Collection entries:
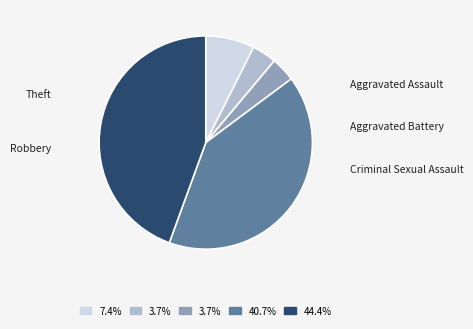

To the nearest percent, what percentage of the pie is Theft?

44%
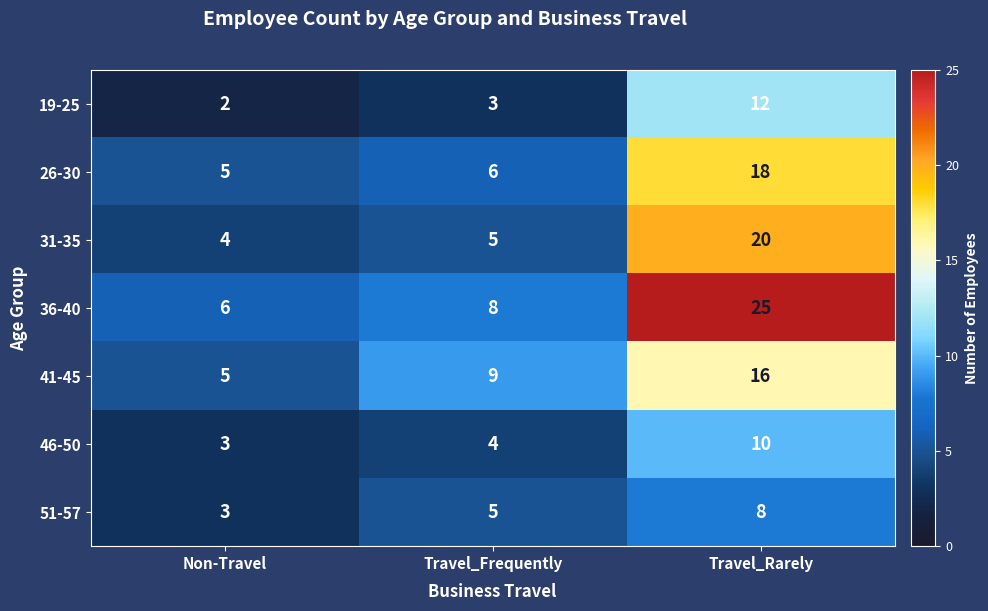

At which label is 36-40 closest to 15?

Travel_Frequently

• **TO DO**
Return every line of the rows above that contains the string "percent". Case counts.

• **COMPLETED TASK**
To the nearest percent, what percentage of the pie is Theft?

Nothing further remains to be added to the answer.